> _Instructions_:
1 > In the excerpt on American progressivism, recast the paragraph beginning "In the 21st century progressives" as a short bulleted list that keeps its main facts.
2 > Reproduce the part of the excerpt on American progressivism starting at "Modern progressives advocate" and ending at "employment and housing.", swapping "pollution" for "contamination" each time it appears.
3 > Write the next passage of the excerpt on American progressivism, beginning directly after its final sentence.

> _Excerpted text_:
= Beginning of Section =

Adjusted for inflation, the minimum wage peaked in 1968 at around $9.90 an hour in 2020 dollars.[82] Progressives believe that stagnating wages perpetuate income inequality and that raising the minimum wage is a necessary step to combat inequality.[72] If the minimum wage grew at the rate of productivity growth in the United States, it would be $21.72 an hour, nearly three times as much as the current $7.25 an hour.[83] Popular progressives such as Senator Bernie Sanders and Representative Alexandria Ocasio-Cortez have endorsed a federally mandated wage increase to $15 an hour.[84] The movement has already seen success with its implementation in California with the passing of bill to raise the minimum wage $1 every year until reaching $15 an hour in 2021.[85] New York workers are lobbying for similar legislation as many continue to rally for a minimum wage increase as part of the Fight for $15 movement.[86]

Environmental justice

[edit]
U.S. representative Alexandria Ocasio-Cortez from New York, an advocate of action on climate change and author of the Green New Deal

Modern progressives advocate strong environmental protections and measures to reduce or eliminate pollution. One reason for this is the strong link between economic injustice and adverse environmental conditions as groups that are economically marginalized tend to be disproportionately affected by the harms of pollution and environmental degradation.[87]

Social justice

[edit]

In the 21st century progressives in the United States are advocating for the implementation of legislation that will promote a more equal society and help reduce the gaps between diverse populations in the American society, including the gaps between populations of different races, gender gaps and socio-economic gaps. Progressives support the promotion of criminal justice reform to rectify systemic injustices, and the eradication of discriminatory practices in areas such as employment and housing.

= End of Section =

> _Dataset records_:
= Beginning of Section =

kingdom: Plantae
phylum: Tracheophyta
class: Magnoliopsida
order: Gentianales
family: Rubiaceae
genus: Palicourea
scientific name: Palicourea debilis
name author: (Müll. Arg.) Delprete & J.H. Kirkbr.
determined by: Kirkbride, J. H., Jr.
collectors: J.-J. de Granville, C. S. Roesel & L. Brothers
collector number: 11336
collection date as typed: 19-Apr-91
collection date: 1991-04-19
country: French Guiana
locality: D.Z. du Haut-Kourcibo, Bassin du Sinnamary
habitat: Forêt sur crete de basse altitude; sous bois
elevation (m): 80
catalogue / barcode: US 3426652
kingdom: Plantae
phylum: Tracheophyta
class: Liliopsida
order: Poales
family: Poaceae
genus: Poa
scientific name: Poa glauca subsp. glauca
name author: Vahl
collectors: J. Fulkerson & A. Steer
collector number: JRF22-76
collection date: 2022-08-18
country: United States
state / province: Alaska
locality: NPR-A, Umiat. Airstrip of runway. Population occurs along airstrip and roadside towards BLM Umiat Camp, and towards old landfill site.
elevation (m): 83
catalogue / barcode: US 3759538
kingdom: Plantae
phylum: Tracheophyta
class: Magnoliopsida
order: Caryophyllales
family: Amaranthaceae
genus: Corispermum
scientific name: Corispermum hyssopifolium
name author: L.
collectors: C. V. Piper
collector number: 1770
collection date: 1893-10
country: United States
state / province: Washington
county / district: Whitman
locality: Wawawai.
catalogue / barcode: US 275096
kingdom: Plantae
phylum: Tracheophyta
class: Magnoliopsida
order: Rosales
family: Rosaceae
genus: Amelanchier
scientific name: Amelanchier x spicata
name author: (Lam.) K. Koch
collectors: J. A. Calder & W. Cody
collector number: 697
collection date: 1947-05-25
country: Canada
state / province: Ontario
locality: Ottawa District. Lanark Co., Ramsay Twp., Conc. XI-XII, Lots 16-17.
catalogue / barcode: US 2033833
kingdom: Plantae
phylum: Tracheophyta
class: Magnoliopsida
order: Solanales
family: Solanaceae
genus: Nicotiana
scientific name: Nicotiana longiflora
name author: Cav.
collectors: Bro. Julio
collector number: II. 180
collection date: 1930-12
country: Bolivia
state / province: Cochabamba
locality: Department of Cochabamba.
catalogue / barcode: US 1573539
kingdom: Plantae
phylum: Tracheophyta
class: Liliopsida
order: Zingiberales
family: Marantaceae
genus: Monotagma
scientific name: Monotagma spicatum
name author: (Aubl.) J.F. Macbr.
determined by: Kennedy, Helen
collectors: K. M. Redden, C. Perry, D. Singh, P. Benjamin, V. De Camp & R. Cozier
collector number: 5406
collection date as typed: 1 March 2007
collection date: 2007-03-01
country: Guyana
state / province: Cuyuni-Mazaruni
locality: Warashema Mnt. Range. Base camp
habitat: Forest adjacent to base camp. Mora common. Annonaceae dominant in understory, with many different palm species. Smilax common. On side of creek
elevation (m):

= End of Section =

> _Exercise answers_:
1 >
- In the 21st century, U.S. progressives advocate legislation to promote a more equal society by reducing gaps between diverse populations, including:
  - racial gaps
  - gender gaps
  - socio-economic gaps
- They support criminal justice reform to rectify systemic injustices.
- They support eliminating discriminatory practices in areas such as employment and housing.

2 >
Modern progressives advocate strong environmental protections and measures to reduce or eliminate contamination. One reason for this is the strong link between economic injustice and adverse environmental conditions as groups that are economically marginalized tend to be disproportionately affected by the harms of contamination and environmental degradation.[87]

Social justice

[edit]

In the 21st century progressives in the United States are advocating for the implementation of legislation that will promote a more equal society and help reduce the gaps between diverse populations in the American society, including the gaps between populations of different races, gender gaps and socio-economic gaps. Progressives support the promotion of criminal justice reform to rectify systemic injustices, and the eradication of discriminatory practices in areas such as employment and housing.

3 >
Definition

[edit]

With the rise in popularity of progressives such as Alexandria Ocasio-Cortez, Bernie Sanders, and Elizabeth Warren, the term progressive began to carry greater cultural currency, particularly in the 2016 Democratic primaries. While answering a question from CNN moderator Anderson Cooper regarding her willingness to shift positions during an October 2015 debate, Hillary Clinton referred to herself as a "progressive who likes to get things done", drawing the ire of a number of Sanders supporters and other critics from her left.[88] Senator John Fetterman has moderated his foreign and domestic positions that have arisen in late 2023 such as the war in Gaza and the increased illegal immigration on the southern border creating doubts about his progressivism.[89][90] Questions about the precise meaning of the term have persisted within the Democratic Party and without since the election of Donald Trump in the 2016 United States presidential election, with some candidates using it to indicate their affiliation with the left flank of the party.

Progressive parties

[edit]

Following the first progressive movement of the early 20th century, two later short-lived parties have also identified as progressive.

Progressive Party, 1912

[edit]

The first political party named the Progressive Party was formed for the 1912 presidential election to elect Theodore Roosevelt.[91] It was formed after Roosevelt lost his bid to become the Republican candidate to William Howard Taft, and became defunct by 1920.

Progressive Party, 1924

[edit]

In 1924, Wisconsin Senator Robert M. La Follette ran for president on the Progressive Party ticket. La Follette won the support of labor unions, German Americans, and socialists by his crusade. He carried only Wisconsin, and the party vanished elsewhere.[92] In Wisconsin, it remained a force until the 1940s.

Progressive Party, 1948

[edit]

A third party was initiated in 1948 by former Vice President Henry A. Wallace as a vehicle for his campaign for president of the United States. He saw the two parties as reactionary and war-mongering, and attracted support from left-wing voters who opposed the Cold War policies that had become a national consensus. Most liberals, New Dealers, and especially the Congress of Industrial Organizations, denounced the party because in their view it was increasingly controlled by Communists. It faded away after winning 2% of the vote in 1948.[93]

Farmer–Labor Parties

[edit]

See also

[edit]

References

[edit]
  1. ^ Alonzo L. Hamby, "Progressivism: A Century of Change and Rebirth", in Progressivism and the New Democracy, ed. Sidney M. Milkis and Jerome M. Mileur (University of Massachusetts Press, 1999), (p.?) 40 also notes that "a plethora of scholarship in the last half of the 1950s left the old consensus [about progressives] in shreds while producing a plethora of alternative views that defy rational synthesis."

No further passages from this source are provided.